**Text section**
:::::
Sunday, May 30, 2010

passionate undiscovered stories

So my mother got to Paris on May 16th.  The following almost-two-weeks were filled with every restaurant, expo, and sight I have wanted to go to but haven't been able to fit in/afford since I've been here.  Days and nights have been packed.  Hence the large gap in posts.  I will make up for it now with a couple posts-worth of samplings of all of the greatness I have been participating in.  Hooray.

Finding interestingness in unexpected places is one of my favorite things.  Paris scores an A+ in this arena.   On the 17th we went to a fabulous photo expo, right in the middle of couches and dishware on the third floor of Le Bon Marché, one of the most famous department stores of Paris nearby Sciences Po in the 6th. 

The expo presented the work of Ellen von Unwerth, a German model turned photographer and film maker who fell under the spell of hollywooders.  Her expo displays her playful and sexy photographs of some of the film industry's most heavy hitters: Marion Cotillard, Penelope Cruz, George Clooney, Brad, Madonna, Salma Hayek, Audrey Tautou, ...  


 {Eva Mendes}


Her photographs are presented to you in large print, suspended in the air, complemented by twinkling lights in an entirely black room.  With an accent on fun and beauty, these shots transport you into passionate undiscovered stories.  She brilliantly creates new worlds, to the point where many of the subjects of her photos, whose faces - plastered on every screen and magazine - we know by heart, are unrecognizable.  Unwerth succeeded at making these actors stay true to their careers and put on a show in every print.


Definitely a destination.  Open until  June 19th.  Click.

Wednesday, May 12, 2010

give all of my energy and love to the world

Music buzzers said he would be one of the top hip hop up-and-comers, and they were right.  B.o.B. has hit musical airwaves with a bang.  I am among the many who have fallen under the charm of his fresh perspective.  Signed to Atlantic Records while still in high school, Bobby Ray first got attention with his ganja-loving track "Cloud 9" and Atlanta anthem  "Haterz Everywhere."  His debut album B.o.b. Presents: The Adventures of Bobby Ray was released April 27th of this year, one month earlier than prévu, due mostly to the commercial success of his smoothtastic "Nothin' on You" track featuring Bruno Mars.

 My other favorites of the album are "Past My Shades" featuring Lupe Fiasco, "Airplanes, Part II" featuring Eminem (!!) and Hayley Williams of Paramore, and "The Kids" featuring Janelle Monae.  "Ghost in the Machine" and "Fame" are great too.  Oh goodness, I love em' all - "Magic" featuring Rivers Cuomo of Weezer (!!) really gets 'ya jammin'.  His revamp of hip hop - pulling influences from the 80s, rap, funk, rock, techno, and other greatness - has given the industry a musician sure to leave an interesting mark.
:::::
Repeat the stretch of the blog post from "give all of" through "featuring Bruno Mars.", substituting "middle school" for "high school".

Excerpts from a dataset
:::::
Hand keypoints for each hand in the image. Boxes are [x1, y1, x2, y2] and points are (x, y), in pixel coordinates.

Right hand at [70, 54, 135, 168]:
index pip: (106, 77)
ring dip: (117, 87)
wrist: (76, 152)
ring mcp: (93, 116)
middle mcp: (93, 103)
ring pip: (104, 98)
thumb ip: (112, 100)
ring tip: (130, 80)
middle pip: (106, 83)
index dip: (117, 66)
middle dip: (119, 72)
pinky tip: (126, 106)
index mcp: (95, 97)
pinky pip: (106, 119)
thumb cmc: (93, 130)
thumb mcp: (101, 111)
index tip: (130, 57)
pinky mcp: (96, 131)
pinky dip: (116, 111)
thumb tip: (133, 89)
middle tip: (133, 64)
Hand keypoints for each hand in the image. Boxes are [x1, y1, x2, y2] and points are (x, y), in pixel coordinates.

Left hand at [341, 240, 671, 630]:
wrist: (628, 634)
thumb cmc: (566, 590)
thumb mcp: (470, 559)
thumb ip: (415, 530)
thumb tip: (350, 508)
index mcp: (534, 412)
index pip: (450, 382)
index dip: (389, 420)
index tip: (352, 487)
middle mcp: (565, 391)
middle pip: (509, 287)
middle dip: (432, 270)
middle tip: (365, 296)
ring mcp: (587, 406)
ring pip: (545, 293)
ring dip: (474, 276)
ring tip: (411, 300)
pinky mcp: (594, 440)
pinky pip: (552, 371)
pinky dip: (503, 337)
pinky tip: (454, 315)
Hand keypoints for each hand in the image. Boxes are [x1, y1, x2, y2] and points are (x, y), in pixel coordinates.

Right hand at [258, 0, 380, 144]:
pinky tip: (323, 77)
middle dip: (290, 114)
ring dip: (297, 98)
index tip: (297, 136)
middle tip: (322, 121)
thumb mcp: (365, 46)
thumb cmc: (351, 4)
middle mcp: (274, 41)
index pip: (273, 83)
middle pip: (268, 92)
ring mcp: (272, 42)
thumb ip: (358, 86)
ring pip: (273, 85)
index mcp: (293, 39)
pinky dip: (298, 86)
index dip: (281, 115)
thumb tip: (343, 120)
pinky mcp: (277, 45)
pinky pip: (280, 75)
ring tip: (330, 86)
:::::
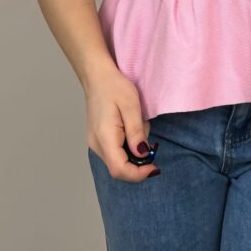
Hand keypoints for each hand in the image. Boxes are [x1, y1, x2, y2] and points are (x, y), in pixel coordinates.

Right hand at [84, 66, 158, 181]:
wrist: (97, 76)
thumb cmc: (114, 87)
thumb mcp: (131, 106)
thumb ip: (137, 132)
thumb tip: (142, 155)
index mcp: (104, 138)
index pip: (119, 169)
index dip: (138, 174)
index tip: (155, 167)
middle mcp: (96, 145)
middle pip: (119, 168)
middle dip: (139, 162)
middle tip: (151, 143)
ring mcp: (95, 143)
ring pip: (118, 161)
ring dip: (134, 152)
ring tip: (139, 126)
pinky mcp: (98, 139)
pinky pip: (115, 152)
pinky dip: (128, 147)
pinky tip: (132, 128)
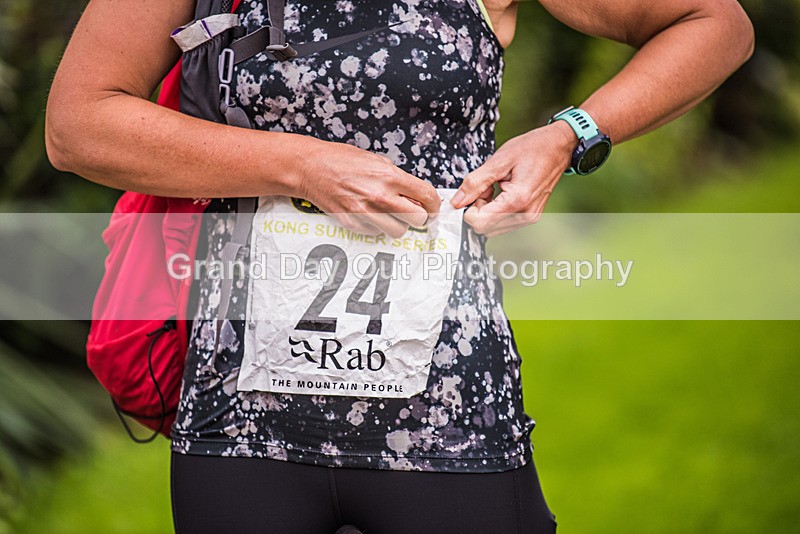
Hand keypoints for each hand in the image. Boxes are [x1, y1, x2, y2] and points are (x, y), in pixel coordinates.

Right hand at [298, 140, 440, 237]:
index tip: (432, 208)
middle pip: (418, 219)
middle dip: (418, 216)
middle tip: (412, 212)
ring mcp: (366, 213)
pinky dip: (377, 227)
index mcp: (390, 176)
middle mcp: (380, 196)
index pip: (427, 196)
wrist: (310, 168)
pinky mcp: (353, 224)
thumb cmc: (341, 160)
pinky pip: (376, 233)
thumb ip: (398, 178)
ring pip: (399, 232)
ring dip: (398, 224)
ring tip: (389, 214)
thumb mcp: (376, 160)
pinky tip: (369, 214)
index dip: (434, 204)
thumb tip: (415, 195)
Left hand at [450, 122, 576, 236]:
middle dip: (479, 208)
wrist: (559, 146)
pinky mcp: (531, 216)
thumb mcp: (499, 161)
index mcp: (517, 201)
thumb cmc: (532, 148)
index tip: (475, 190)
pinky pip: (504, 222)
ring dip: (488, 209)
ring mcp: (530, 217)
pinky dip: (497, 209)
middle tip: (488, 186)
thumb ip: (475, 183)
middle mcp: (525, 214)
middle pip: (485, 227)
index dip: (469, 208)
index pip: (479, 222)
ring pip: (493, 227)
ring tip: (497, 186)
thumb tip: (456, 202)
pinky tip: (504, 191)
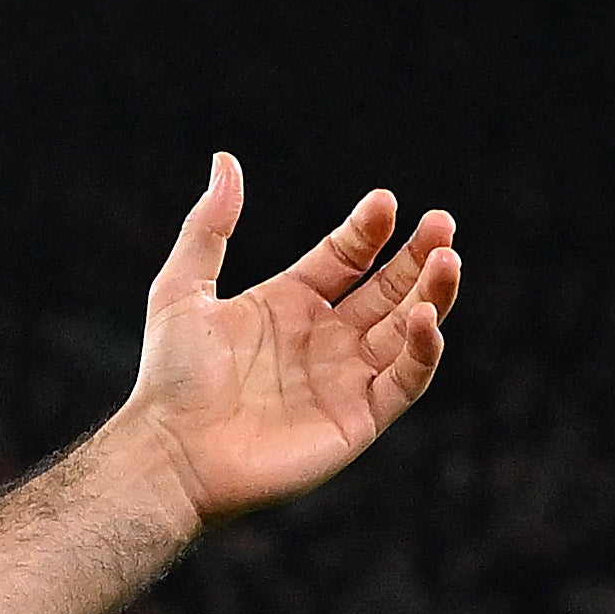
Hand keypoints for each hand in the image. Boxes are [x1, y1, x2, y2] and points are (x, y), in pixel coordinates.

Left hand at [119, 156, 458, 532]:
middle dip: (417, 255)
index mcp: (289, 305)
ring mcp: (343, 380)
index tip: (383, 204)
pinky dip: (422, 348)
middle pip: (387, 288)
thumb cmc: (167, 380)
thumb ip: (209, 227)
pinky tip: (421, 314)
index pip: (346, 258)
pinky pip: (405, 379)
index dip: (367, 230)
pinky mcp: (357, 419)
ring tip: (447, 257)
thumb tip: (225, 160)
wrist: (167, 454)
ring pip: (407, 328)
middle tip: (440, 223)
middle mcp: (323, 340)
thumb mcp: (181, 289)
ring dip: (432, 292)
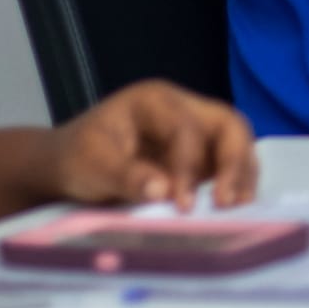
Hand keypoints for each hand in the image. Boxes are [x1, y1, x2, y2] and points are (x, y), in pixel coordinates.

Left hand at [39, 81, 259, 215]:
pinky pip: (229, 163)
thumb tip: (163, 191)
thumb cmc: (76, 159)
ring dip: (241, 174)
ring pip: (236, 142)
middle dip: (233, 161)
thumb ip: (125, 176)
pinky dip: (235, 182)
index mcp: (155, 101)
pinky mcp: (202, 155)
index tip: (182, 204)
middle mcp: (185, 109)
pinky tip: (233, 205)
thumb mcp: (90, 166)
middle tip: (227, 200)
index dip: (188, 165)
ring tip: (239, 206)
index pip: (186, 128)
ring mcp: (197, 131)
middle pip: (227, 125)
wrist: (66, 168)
:::::
**Task result**
give all of my energy and love to the world

Music buzzers said he would be one of the top hip hop up-and-comers, and they were right.  B.o.B. has hit musical airwaves with a bang.  I am among the many who have fallen under the charm of his fresh perspective.  Signed to Atlantic Records while still in middle school, Bobby Ray first got attention with his ganja-loving track "Cloud 9" and Atlanta anthem  "Haterz Everywhere."  His debut album B.o.b. Presents: The Adventures of Bobby Ray was released April 27th of this year, one month earlier than prévu, due mostly to the commercial success of his smoothtastic "Nothin' on You" track featuring Bruno Mars.